Exercise details — Count the lines in the records below that contain the string "many", treating uppercase and lowercase letters as different, and give only that number.

[Short-answer chart tasks]
________________________________________

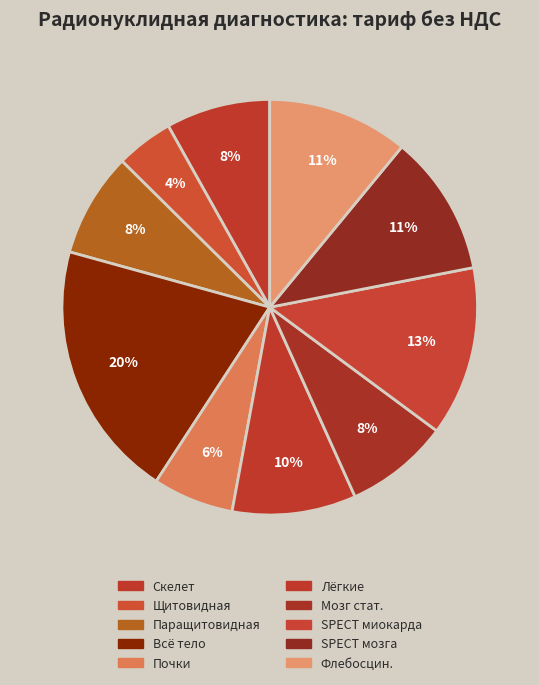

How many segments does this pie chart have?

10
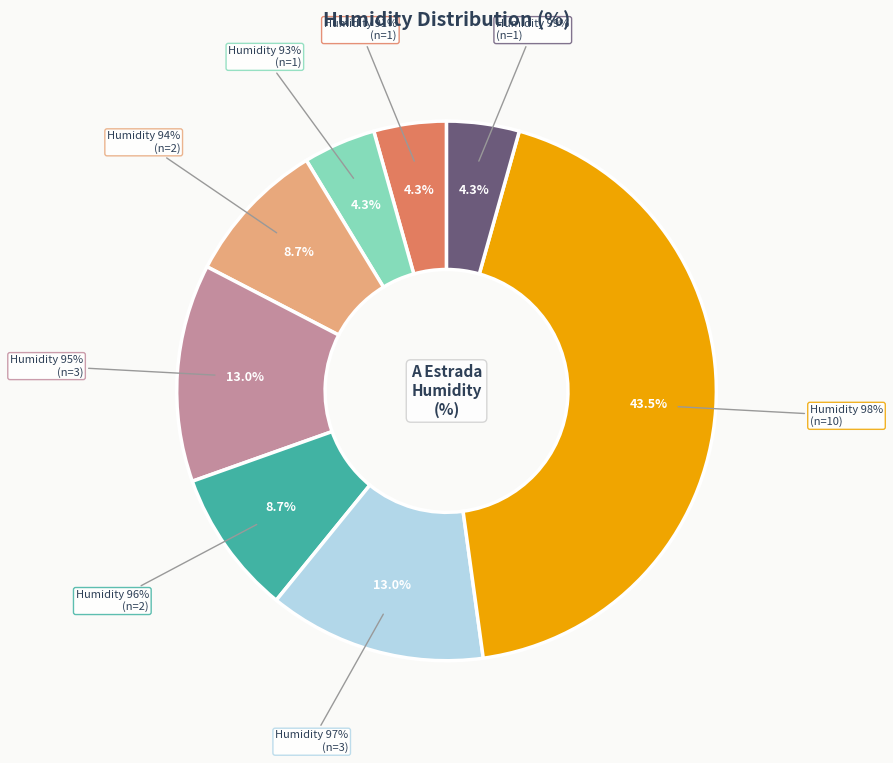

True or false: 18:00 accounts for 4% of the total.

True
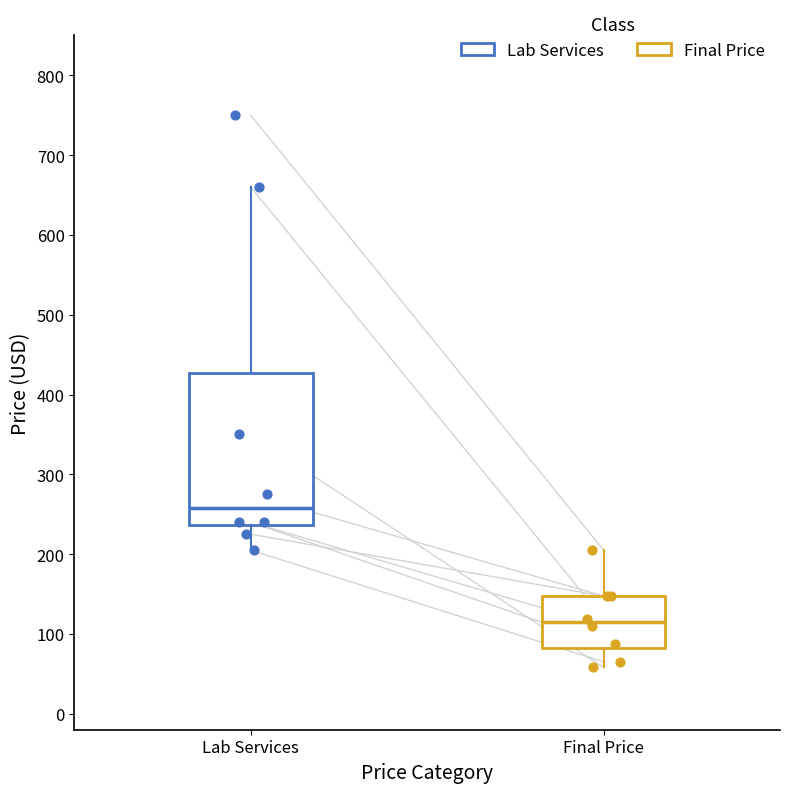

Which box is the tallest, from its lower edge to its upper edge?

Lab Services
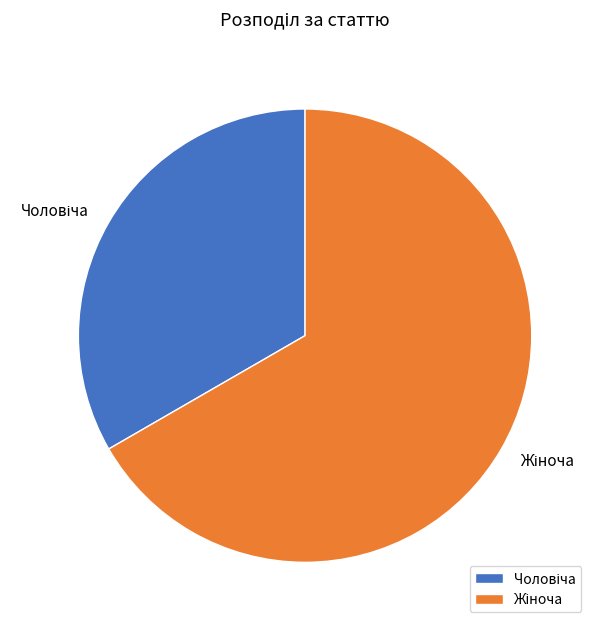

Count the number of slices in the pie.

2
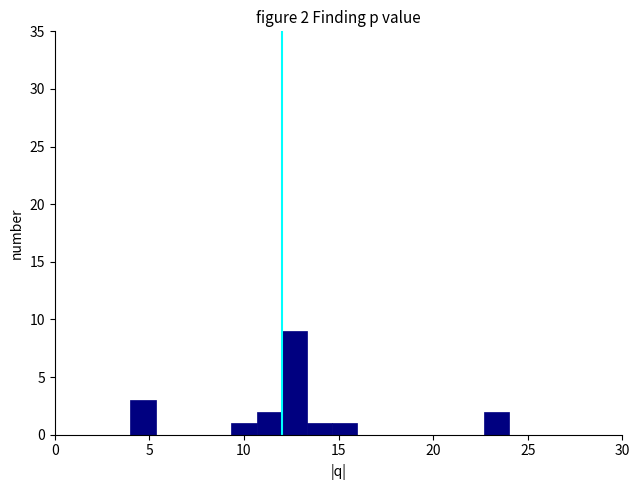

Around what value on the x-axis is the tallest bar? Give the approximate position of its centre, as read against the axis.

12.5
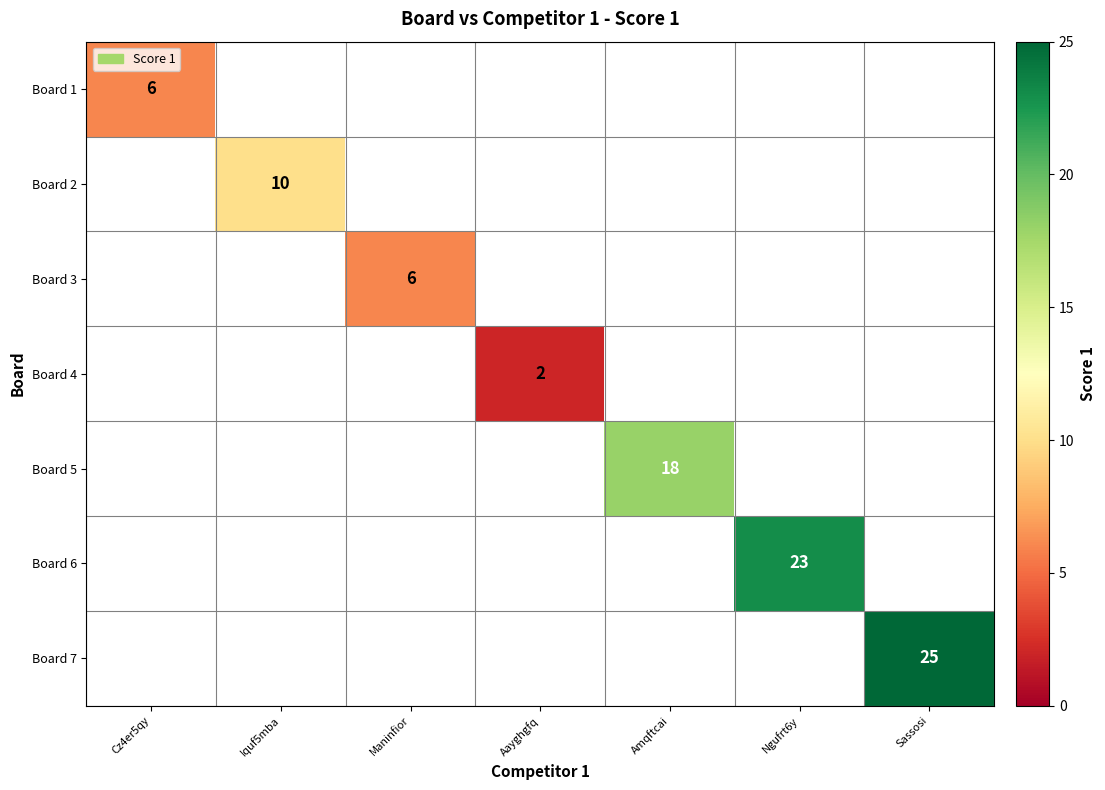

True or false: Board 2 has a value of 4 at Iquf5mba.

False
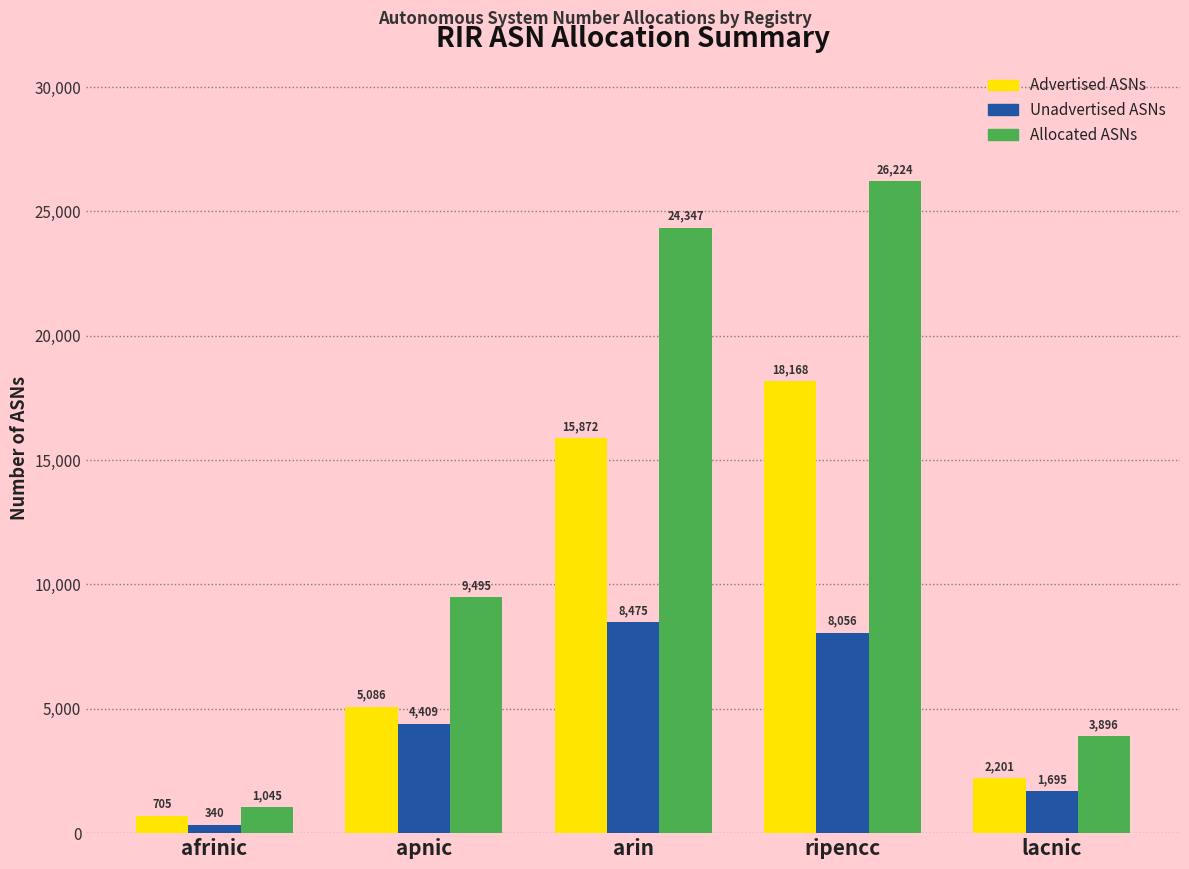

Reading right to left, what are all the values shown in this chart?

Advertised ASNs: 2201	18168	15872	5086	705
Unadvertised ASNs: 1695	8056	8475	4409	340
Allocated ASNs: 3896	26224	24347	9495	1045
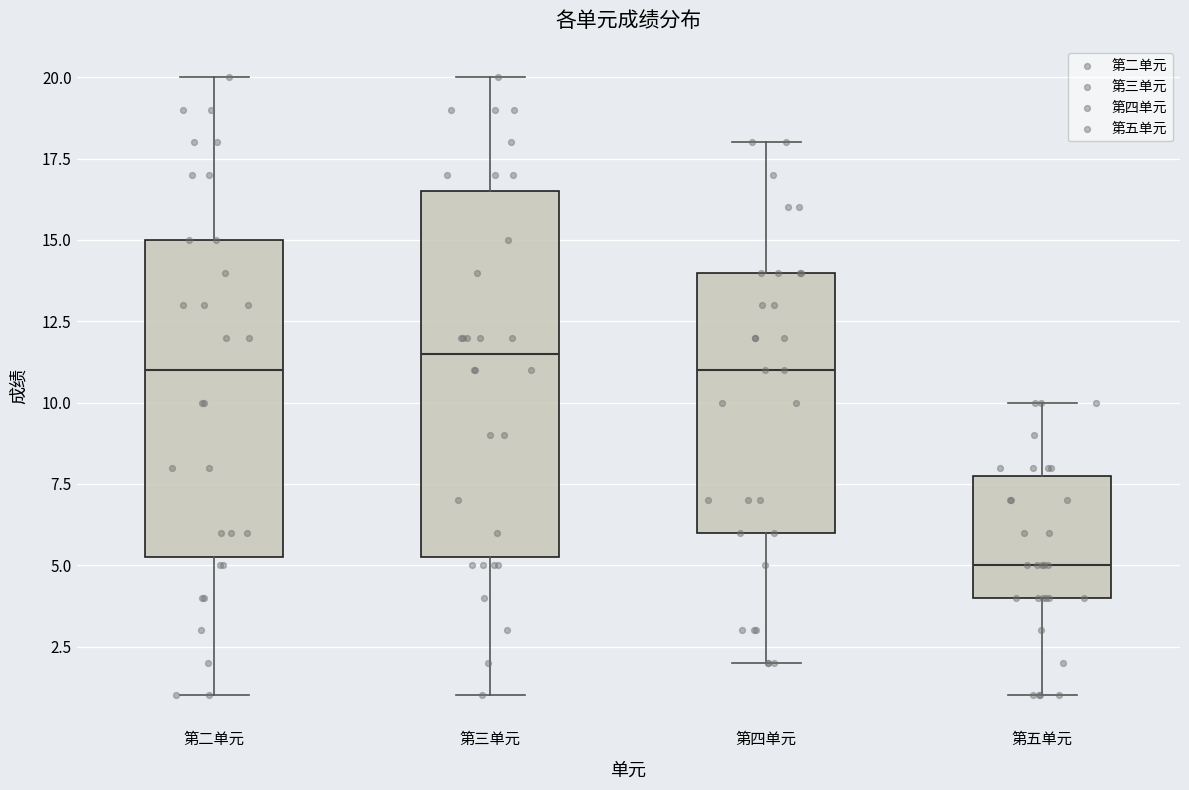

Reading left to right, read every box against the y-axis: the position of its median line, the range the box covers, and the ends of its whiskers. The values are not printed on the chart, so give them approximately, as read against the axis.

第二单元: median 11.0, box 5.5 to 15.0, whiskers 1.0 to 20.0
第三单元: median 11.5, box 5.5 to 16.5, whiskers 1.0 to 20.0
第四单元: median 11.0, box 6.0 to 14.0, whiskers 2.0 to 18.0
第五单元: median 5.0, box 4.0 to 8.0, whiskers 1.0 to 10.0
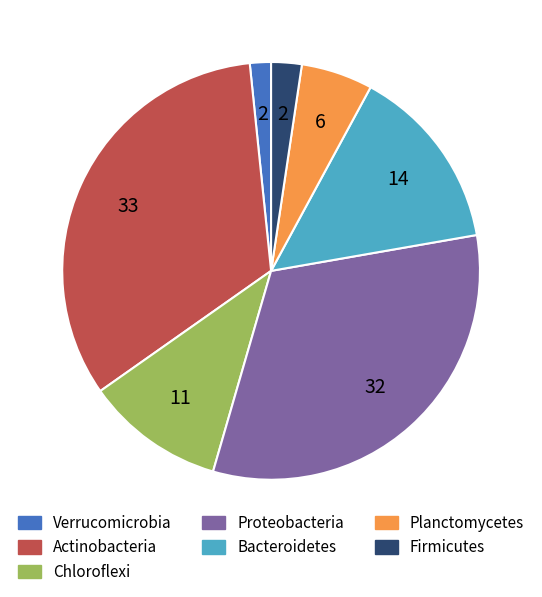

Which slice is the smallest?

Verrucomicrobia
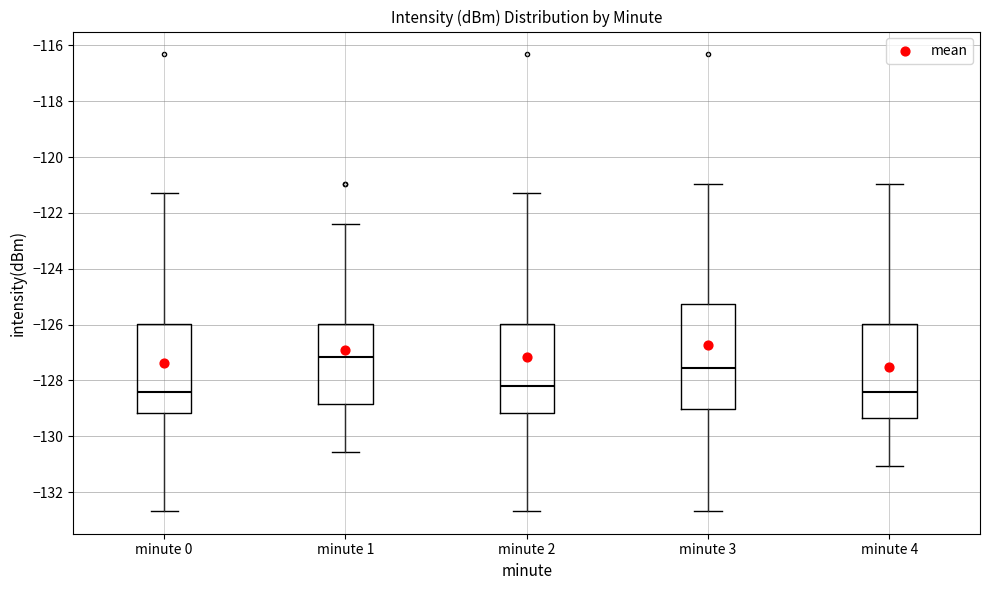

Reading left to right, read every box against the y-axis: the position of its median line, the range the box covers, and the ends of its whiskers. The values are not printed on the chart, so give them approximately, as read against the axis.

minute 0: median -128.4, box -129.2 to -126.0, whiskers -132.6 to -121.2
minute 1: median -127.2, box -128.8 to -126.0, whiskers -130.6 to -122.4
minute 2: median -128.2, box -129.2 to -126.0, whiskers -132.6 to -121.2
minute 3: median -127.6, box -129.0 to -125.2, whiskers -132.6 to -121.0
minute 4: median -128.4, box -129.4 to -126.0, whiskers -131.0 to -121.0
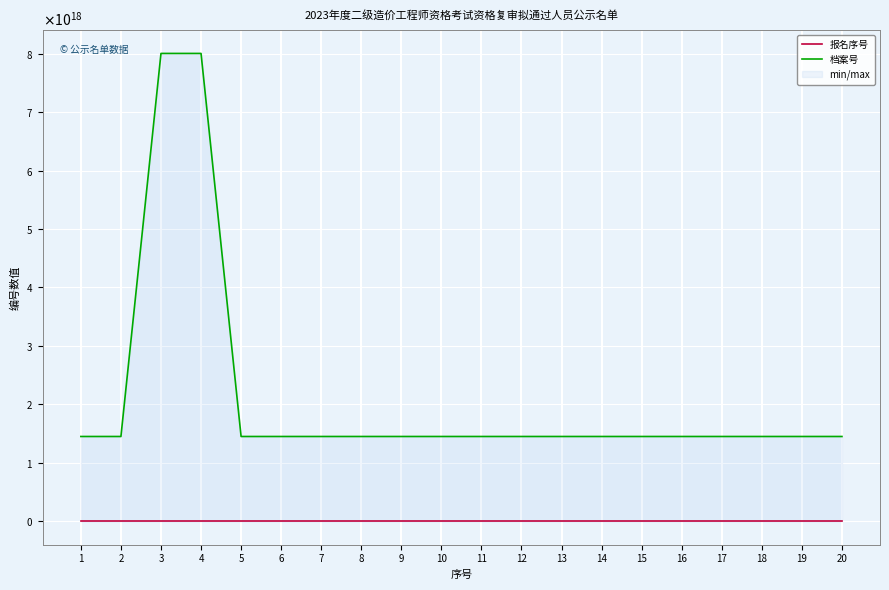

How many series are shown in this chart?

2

________________________________________

Answer to this task — 2